→ **Job**: Please output the entries below from the line that contains "hfov_deg: 26.7" through the final line, reproduced exactly and alone.

→ **Stored data**:
>>>

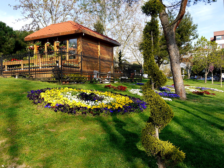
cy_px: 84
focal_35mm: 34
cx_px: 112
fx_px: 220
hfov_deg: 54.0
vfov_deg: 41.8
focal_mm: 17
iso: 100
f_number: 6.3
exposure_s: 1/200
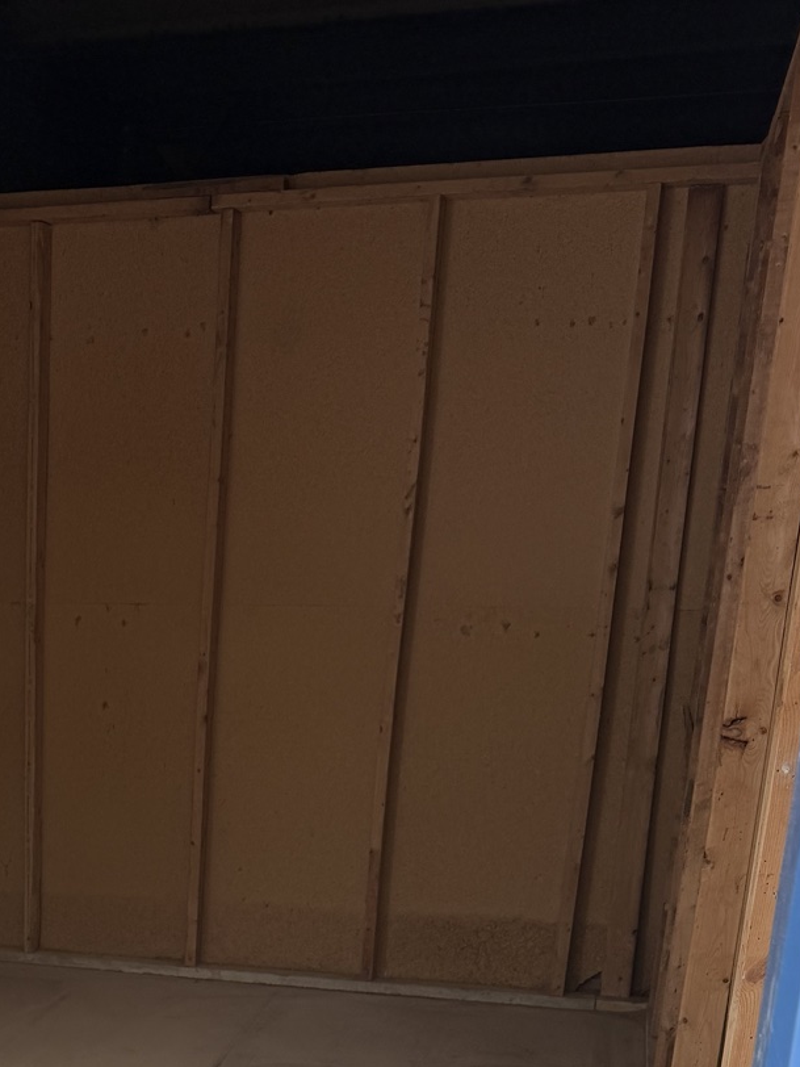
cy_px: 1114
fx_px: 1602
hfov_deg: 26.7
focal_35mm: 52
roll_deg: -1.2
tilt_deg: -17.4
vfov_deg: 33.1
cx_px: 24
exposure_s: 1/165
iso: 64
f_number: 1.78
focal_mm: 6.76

<<<

→ **Expected answer**:
hfov_deg: 26.7
focal_35mm: 52
roll_deg: -1.2
tilt_deg: -17.4
vfov_deg: 33.1
cx_px: 24
exposure_s: 1/165
iso: 64
f_number: 1.78
focal_mm: 6.76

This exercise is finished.